I decided that the art of chucking stuff out is to get into the groove.  I didn't need my second (or even first?) year notes on Economic Botany, and the planning framework has changed so much since 2003 that my file on that was of no conceivable use to anyone.  I remember I did sell my key textbook from that module on Amazon, as soon as I'd finished the semester, on the grounds that it would only go out of date.  Once I'd parted with rice as an industrial crop and my account of a trip to a tomato grower in Lincolnshire (a tricky assignment, that one, since he wouldn't give us any financial information at all) throwing away garden history didn't seem too hard.

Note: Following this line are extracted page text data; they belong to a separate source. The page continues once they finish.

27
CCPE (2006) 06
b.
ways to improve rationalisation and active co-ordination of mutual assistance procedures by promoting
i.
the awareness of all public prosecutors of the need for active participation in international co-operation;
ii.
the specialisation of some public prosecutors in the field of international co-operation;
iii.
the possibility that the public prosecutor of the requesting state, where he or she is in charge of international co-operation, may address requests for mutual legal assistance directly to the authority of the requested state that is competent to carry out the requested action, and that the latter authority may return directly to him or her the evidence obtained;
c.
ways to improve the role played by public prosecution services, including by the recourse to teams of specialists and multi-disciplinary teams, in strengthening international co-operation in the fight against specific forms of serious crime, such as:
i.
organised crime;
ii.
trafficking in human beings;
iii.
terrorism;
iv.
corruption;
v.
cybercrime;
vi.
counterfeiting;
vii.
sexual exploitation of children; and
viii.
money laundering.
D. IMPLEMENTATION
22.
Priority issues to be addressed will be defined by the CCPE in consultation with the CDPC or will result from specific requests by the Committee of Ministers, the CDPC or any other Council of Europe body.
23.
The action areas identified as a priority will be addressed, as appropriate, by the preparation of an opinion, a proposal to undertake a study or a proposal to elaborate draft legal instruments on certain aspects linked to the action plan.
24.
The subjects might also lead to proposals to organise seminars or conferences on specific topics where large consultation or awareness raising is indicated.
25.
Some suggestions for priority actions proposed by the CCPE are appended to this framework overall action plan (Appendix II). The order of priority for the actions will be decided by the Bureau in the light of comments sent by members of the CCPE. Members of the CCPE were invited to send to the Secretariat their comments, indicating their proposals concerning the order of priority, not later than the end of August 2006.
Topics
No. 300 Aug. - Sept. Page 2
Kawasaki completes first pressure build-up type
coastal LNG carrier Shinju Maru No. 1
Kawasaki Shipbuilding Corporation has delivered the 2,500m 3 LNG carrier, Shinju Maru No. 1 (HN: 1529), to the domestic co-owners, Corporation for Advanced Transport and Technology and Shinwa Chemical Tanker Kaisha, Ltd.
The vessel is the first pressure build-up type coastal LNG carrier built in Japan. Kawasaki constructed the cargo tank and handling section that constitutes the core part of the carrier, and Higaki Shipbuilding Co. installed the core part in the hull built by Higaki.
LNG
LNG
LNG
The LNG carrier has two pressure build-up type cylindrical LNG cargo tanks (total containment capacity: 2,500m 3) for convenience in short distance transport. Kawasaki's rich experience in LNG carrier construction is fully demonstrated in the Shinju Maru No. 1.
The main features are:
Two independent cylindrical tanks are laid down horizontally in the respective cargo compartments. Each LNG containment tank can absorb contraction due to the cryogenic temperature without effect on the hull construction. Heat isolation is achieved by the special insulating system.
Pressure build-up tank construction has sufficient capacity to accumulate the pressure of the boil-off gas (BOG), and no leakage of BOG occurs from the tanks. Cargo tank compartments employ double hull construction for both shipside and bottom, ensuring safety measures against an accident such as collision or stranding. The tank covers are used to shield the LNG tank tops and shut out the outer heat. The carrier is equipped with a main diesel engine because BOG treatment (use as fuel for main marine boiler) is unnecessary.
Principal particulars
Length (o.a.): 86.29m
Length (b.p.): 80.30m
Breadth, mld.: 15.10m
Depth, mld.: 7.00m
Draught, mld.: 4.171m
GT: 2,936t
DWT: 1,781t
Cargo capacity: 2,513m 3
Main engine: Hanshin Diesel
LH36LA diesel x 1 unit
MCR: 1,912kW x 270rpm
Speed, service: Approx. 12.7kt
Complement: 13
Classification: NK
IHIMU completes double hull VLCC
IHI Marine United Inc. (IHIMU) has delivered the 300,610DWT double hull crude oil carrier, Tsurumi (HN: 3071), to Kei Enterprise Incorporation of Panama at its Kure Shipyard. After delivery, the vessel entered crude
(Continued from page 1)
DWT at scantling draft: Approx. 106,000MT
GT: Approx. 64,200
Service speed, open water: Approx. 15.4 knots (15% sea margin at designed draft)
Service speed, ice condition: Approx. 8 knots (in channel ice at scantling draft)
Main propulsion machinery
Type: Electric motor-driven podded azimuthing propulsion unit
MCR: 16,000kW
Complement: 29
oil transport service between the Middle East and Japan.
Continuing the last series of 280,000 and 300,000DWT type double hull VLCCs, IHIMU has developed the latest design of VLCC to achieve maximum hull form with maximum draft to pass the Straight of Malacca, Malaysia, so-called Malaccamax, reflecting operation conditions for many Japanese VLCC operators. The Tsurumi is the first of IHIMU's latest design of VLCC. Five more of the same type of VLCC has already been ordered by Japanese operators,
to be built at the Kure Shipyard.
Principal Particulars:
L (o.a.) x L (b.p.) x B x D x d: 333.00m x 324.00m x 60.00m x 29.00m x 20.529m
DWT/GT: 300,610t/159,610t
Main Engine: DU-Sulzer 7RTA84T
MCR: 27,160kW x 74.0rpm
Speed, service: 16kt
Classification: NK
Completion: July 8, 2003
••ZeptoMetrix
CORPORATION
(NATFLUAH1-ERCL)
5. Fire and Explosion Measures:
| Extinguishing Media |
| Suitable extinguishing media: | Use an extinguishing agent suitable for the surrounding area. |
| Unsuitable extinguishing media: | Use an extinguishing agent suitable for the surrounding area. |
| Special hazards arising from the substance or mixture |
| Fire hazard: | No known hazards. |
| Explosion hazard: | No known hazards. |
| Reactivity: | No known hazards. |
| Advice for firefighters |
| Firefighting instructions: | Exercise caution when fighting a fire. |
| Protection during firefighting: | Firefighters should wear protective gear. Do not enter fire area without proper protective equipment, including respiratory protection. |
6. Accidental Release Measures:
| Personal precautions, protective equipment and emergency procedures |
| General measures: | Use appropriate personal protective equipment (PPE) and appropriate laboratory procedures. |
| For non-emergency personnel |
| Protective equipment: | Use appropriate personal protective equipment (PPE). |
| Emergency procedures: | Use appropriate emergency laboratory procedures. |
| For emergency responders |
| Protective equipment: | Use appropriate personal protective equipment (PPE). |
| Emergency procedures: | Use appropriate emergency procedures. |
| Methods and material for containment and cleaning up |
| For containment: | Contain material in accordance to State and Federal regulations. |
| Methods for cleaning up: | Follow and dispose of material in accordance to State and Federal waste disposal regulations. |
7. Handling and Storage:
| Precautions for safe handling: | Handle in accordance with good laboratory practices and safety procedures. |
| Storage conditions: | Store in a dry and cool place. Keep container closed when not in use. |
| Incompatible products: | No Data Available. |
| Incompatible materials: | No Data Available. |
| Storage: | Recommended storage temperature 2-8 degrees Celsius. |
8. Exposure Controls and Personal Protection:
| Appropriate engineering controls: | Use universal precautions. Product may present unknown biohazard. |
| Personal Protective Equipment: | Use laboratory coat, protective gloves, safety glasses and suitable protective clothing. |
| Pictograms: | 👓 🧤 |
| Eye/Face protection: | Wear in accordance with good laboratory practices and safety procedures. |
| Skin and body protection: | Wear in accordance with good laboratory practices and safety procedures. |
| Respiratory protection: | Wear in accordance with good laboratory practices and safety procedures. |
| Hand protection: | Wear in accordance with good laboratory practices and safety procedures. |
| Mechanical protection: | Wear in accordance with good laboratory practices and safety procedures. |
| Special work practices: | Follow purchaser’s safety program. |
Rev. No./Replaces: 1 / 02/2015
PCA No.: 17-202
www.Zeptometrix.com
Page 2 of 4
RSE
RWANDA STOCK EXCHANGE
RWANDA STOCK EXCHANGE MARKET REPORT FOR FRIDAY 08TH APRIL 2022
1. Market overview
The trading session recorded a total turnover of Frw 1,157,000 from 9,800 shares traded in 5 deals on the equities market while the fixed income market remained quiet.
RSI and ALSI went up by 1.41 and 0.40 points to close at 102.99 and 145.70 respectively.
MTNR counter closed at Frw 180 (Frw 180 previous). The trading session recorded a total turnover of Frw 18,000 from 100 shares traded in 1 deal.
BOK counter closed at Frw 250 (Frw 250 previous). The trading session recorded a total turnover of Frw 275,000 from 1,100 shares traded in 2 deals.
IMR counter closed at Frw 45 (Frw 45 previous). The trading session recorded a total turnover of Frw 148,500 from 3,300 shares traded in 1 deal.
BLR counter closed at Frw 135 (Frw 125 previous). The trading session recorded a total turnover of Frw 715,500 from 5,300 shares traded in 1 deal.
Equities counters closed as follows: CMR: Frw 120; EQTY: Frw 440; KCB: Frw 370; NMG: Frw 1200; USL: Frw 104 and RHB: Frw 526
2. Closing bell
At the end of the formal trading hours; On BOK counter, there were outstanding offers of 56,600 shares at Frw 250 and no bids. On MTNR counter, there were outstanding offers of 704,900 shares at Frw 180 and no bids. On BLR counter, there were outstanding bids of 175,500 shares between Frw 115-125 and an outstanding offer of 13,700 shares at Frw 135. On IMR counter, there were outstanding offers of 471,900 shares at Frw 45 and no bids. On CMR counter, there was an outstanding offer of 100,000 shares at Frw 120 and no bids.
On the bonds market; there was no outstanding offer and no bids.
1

By now my baleful eye has turned towards the boxes of years old bee magazines that we're currently playing host to on behalf of the Colchester beekeepers.  I had better get the committee's approval before doing anything drastic, but unless somebody else will volunteer to have them in their spare room I think they are for the chop.  Yes, they are theoretically a valuable historical archive, but I'll take the chance that somebody else somewhere in the country has a copy.  Nobody has ever asked to look at them even once since I've had them.

Likewise the committee needs to agree how many back years of divisional accounts it wants to keep.  I searched through them looking for clues as to what equipment or other assets the division might have bought in the dim and distant past, and which might now be lurking unrecorded with some of the older members, and found precious little of interest, about capital assets or anything else.  I don't think social historians of the future will be wringing their hands about the loss of priceless information if I can get my colleagues' permission to bin that lot.

The Systems Administrator's immediate reaction on learning that we had two box files of paperwork relating to boats we no longer own was that they should be kept, but we'll return to the discussion tomorrow.  I can't really see what use a twenty year old instruction manual for a boat heater which now belongs to somebody else somewhere down on the Medway is to us.

I had a nasty moment when I seemed to have broken the Systems Administrator's shredder, destroying a file of bank statements for my secondary current account for 2011 and earlier.  All that happens on the account is that miscellaneous dividends are paid into it, and my National Trust membership is paid out of it by direct debit, and the only reason I keep it is out of idleness about changing all the dividend mandates, and as an act of revenge on my original bank, who had annoyed me.  Specifically, when I was giving up the City and rang to discuss a different account package, since I no longer wanted a Gold Card, the person on the end of the phone on hearing I was going back to university said that they did have a student account, but I would have to provide written proof that I was a student.  They had all of my redundancy payout sitting on the account at the time, and shortly afterwards I was rung up by someone from their wealth management section wanting to invest it for me.  I was sufficiently irritated to take my business elsewhere, apart from leaving them with the faff of processing my dividends and the very occasional cheque, and aside from bank statements and one letter telling me that my branch (in Devon) was closing, I have not heard from them since.

The shredder was not broken.  After I'd pulled the stuck paper out of the cutter blades, and the SA had poked at the sensor with a pair of scissors, and the machine had been given time to cool down, it worked again.  We can't be sure which intervention made the difference, but agreed that it was probably not designed to shred five years' worth of statements in one go.